Now, 34 years after the introduction of the Vanguard 500 Index Fund (VFINX), the ETF version has arrived.  According to a Vanguard article, the new Vanguard S&P 500 ETF (VOO) features an expense ratio of 0.06%, the lowest expense ratio in the industry for an ETF based on the S&P 500 Index or any other large-capitalization domestic benchmark.  All nine of the new ETFs are eligible for commission-free trading by Vanguard brokerage clients.  The new ETFs:

  • Vanguard S&P 500 ETF (VOO) (VOO summary) has an expense ratio of 0.06% and will directly compete with SPDR S&P 500 (SPY) and iShares S&P 500 (IVV), which both have a 0.09% expense ratio.
  • Vanguard S&P 500 Growth ETF (VOOG) (VOOG summary) has an expense ratio of 0.15% and will directly compete with iShares S&P 500 Growth (IVW) which has a 0.18% expense ratio.
  • Vanguard S&P 500 Value ETF (VOOV) (VOOV summary) has an expense ratio of 0.15% and will directly compete with iShares S&P 500 Value (IVE) which has a 0.18% expense ratio.
  • Vanguard S&P Mid-Cap 400 ETF (IVOO) (IVOO summary) has an expense ratio of 0.15% and will directly compete with SPDR S&P MidCap 400 (MDY) which has a 0.25% expense ratio and iShares S&P MidCap 400 (IJH) which has a 0.20% expense ratio.
  • Vanguard S&P Mid-Cap 400 Growth ETF (IVOG) (IVOG summary) has an expense ratio of 0.20% and will directly compete with iShares S&P MidCap 400 Growth (IJK) which has a 0.25% expense ratio.
  • Vanguard S&P Mid-Cap 400 Value ETF (IVOV) (IVOV summary) has an expense ratio of 0.20% and will directly compete with iShares S&P MidCap 400 Value (IJJ) which has a 0.25% expense ratio.
  • Vanguard S&P Small-Cap 600 ETF (VIOO) (VIOO summary) has an expense ratio of 0.15% and will directly compete with iShares S&P SmallCap 600 (IJR) which has a 0.20% expense ratio.
  • Vanguard S&P Small-Cap 600 Growth ETF (VIOG) (VIOG summary) has an expense ratio of 0.20% and will directly compete with iShares S&P SmallCap 600 Growth (IJT) which has a 0.25% expense ratio.
  • Vanguard S&P Small-Cap 600 Value ETF (VIOV) (VIOV summary) has an expense ratio of 0.20% and will directly compete with iShares S&P SmallCap 600 Value (IJS) which has a 0.25% expense ratio.
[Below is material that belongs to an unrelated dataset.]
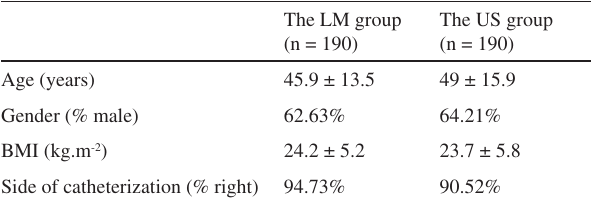
Table 1 - Characteristics of the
Expense ratios are not the only factor when choosing between ETFs tracking identical indexes.  Other consideration include commissions, dividend payment policies, liquidity, and tracking error:

  • Commissions: the Vanguard ETFs are commission-free for clients of Vanguard and the iShares ETFs listed above are commission-free for clients of Fidelity.  Investors using other firms and anyone trading the SPDR ETFs will have to pay standard brokerage commissions.
  • Dividend Payment Policy: Vanguard and iShares typically follow the “industry best practice” of paying dividends within four business days of the ex-dividend date.  SPDR has one of the most egregious dividend policies of any ETF sponsor by delaying dividend payments from SPDR S&P 500 (SPY) up to six weeks.
  • Liquidity: SPY wins the liquidity argument hands down as it typically accounts for more than a third of all ETF dollar volume every month.  The nine competitive products from iShares are all in the top 20% of all ETFs for average dollar volume and assets under management.  The new Vanguard products have some catching up to do in this regard, but based on the success of their other products, this should not be a significant disadvantage for too long.
  • Tracking Error: The S&P indexes are well understood and all three firms have extensive experience managing products based on them.  The new ETFs will likely own all stocks in the index being tracked and not rely on sampling techniques.  Therefore, any tracking error is likely to be insignificant.

When I first saw the ticker symbols for the new Vanguard ETFs, I thought they were just a hodge-podge of letters with Vs and Gs stuck on the end to distinguish Value from Growth.  Then someone pointed out that the letters on the front are derivatives of roman numerals: V for 5 and VOO for S&P 500, IV for 4 and IVOO for S&P 400, VI for 6 and VIOO for S&P 600.  I have them memorized already.

Disclosure covering writer, editor, and publisher:  Long IJH.  No positions in any of the companies or ETF sponsors mentioned.  No income, revenue, or other compensation (either directly or indirectly) received from, or on behalf of, any of the companies or ETF sponsors mentioned.